I am setting up a 55 tank for Mbuna's and have done a plasti dip black background and have some nice grayish lace rock. I was thinking it would look really nice to have some black substrate. I thought this would really show off their colors. Do you think this would look drab? Has anyone else done something similar?

Thanks!


----------



## GTZ (Apr 21, 2010)

Sounds like my 75g, the stocking has changed a bit since this image but the tank remains the same.
One thing to keep in mind is that some darker fish benefit from a light colored substrate which reflects the overhead lights.


----------



## freude88 (Jan 23, 2014)

It's beautiful!
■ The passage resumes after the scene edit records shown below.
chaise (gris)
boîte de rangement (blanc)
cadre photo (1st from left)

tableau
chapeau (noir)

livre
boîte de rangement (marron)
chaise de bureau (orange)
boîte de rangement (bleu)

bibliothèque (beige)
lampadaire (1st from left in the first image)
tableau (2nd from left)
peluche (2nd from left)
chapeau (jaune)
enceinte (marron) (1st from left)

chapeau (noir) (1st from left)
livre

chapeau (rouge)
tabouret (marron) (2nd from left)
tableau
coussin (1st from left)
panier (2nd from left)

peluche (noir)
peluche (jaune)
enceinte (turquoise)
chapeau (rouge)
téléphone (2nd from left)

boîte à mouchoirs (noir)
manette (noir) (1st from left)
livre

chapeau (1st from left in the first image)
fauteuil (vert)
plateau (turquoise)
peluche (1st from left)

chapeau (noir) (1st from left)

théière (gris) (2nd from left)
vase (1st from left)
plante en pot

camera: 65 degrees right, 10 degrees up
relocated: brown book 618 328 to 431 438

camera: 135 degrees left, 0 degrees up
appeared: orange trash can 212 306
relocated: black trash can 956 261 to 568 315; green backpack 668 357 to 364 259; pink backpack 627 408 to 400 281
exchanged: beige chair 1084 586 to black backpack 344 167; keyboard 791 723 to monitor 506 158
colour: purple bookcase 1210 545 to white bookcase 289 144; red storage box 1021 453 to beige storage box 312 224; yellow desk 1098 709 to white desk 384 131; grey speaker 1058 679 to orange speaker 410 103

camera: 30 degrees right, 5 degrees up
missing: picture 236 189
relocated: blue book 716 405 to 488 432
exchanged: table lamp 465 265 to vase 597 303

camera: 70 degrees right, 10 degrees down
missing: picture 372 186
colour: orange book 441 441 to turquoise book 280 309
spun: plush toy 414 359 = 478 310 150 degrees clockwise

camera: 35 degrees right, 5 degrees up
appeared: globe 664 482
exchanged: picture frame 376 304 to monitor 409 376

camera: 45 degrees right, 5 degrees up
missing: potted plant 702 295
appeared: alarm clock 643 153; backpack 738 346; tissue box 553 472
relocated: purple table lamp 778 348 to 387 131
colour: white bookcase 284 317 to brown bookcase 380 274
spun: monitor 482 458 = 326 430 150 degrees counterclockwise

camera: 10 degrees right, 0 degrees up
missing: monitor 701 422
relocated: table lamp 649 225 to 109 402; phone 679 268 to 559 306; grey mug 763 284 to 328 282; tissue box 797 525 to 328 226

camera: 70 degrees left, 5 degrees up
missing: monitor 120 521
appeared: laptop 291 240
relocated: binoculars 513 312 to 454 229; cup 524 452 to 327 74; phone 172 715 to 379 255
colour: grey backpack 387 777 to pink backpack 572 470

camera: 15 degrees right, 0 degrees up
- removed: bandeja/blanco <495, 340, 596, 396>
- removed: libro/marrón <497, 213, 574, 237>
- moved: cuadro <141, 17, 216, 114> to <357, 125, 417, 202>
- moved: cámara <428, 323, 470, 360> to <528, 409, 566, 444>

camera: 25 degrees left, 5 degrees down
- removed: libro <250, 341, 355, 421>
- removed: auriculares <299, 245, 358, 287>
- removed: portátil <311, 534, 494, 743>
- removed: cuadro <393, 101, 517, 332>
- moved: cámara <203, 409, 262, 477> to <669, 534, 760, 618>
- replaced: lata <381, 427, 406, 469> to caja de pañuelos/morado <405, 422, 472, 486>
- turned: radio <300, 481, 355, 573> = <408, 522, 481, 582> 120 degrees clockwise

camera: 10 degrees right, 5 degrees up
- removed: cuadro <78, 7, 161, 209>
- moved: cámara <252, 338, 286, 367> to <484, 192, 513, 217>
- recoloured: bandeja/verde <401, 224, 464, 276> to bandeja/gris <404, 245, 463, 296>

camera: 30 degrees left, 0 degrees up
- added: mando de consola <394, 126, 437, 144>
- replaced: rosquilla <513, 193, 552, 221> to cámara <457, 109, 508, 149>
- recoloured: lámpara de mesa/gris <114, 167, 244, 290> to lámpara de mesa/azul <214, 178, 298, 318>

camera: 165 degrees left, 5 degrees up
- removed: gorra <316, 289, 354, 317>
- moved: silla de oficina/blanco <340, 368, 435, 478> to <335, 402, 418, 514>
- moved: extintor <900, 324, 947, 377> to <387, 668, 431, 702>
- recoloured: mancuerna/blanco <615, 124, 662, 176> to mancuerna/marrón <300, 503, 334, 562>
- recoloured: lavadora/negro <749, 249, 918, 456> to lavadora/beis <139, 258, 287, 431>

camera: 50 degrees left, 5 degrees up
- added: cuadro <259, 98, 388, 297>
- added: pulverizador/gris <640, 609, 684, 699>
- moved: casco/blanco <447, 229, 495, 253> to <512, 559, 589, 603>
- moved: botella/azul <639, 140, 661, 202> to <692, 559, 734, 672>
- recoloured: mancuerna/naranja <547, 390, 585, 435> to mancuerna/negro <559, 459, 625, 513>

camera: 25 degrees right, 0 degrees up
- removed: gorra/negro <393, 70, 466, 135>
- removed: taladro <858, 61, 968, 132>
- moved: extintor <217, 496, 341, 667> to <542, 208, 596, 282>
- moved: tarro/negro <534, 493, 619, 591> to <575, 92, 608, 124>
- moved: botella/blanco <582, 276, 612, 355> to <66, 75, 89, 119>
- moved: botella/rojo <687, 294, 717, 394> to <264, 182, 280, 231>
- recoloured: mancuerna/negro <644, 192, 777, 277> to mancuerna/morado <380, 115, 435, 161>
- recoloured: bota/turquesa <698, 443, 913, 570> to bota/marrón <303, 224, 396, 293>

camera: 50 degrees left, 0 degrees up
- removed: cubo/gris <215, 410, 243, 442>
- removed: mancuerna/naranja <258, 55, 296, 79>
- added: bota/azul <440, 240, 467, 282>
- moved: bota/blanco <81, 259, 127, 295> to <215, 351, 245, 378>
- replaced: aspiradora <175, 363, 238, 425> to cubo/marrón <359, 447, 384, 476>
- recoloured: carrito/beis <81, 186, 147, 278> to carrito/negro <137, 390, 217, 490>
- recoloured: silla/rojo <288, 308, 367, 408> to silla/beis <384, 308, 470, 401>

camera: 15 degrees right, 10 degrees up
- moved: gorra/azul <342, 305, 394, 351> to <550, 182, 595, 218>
I love it! I think my mbuna colors will go well in there.


----------



## Borsig (Nov 21, 2012)

No. Black over black is awesome. Too much awesome for some people to handle, lol.


----------



## freude88 (Jan 23, 2014)

Can you see the poop on the substrate?


----------



## Hapguy63 (Feb 8, 2014)

pure black sand looks too unnatural for my taste. I will say I like the rock layout of your tank though


----------



## GTZ (Apr 21, 2010)

freude88 said:


> Can you see the poop on the substrate?


I'm using a DIY spray bar with an FX5, there's never any detritus on the sand.


----------